I wonder how and why the chap who’s paying for this clip became interested in women getting their hands stuck in vases

Walking into shot, I pause to exclaim over the delicate beauty of a small china vase, before pushing my hand deep into its recesses. The script dictates I must then struggle and wriggle for 10 minutes to extricate my hand. Ten minutes is an eternity. I try not to watch the clock on the wall. I look out of the window, at the passing commuters, and vaguely wonder if, when they hear the word pornography, they could ever imagine this. I wonder how and why the chap who’s paying for this clip became interested in women getting their hands stuck in vases; all my porny friends have also been asked to make this film. Did his mother get her hand stuck at a time that coincided with his first erection? Does the vase represent a vagina, a throat, a urethra? But sometimes a vase is just a vase.

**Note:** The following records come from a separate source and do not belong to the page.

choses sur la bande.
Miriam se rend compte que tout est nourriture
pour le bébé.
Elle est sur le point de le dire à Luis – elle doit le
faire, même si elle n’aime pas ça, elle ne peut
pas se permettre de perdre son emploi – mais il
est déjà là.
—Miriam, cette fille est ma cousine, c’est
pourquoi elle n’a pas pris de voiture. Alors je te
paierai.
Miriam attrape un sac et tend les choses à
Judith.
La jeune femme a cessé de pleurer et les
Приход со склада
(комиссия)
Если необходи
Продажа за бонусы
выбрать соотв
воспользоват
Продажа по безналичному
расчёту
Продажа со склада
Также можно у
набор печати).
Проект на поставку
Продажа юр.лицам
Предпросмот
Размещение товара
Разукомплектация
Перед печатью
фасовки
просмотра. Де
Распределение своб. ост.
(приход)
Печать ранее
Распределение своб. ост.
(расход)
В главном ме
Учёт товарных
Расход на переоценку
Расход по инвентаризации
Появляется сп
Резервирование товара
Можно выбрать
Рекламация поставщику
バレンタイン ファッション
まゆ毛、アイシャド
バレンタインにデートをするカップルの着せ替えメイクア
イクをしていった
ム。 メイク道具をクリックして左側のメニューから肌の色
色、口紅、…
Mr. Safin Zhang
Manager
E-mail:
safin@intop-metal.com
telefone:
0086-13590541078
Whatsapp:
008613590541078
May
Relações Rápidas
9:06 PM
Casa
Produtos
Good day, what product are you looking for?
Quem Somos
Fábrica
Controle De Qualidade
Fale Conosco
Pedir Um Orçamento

I can’t fathom why my client will pay any amount to see this happen, over and over, anymore than I understand those who want to watch me repeatedly depress my clutch pedal: I’ve a shapely calf, admittedly, but an hour of watching it flex? Nor the chap who likes to watch me deflate a leather football, or the one who encourages me to rub my thighs with Edam. I can’t get my brain round any of those punters’ predilections but I genuinely admire their creativity, their courage in sharing their fantasies and trusting me to render them flesh. I do my best, always, and don’t ask why. It’s a privilege to bring sexual fantasy to life, and I’ve a rare talent for it. It’s been my job for 26 years now.

To pass the time I argue with the angry feminists in my head, the ones who want to simultaneously rescue me and destroy me. I used to argue with them online, occasionally, but my refusal to accept their pity made them so angry I feared their brains might boil over.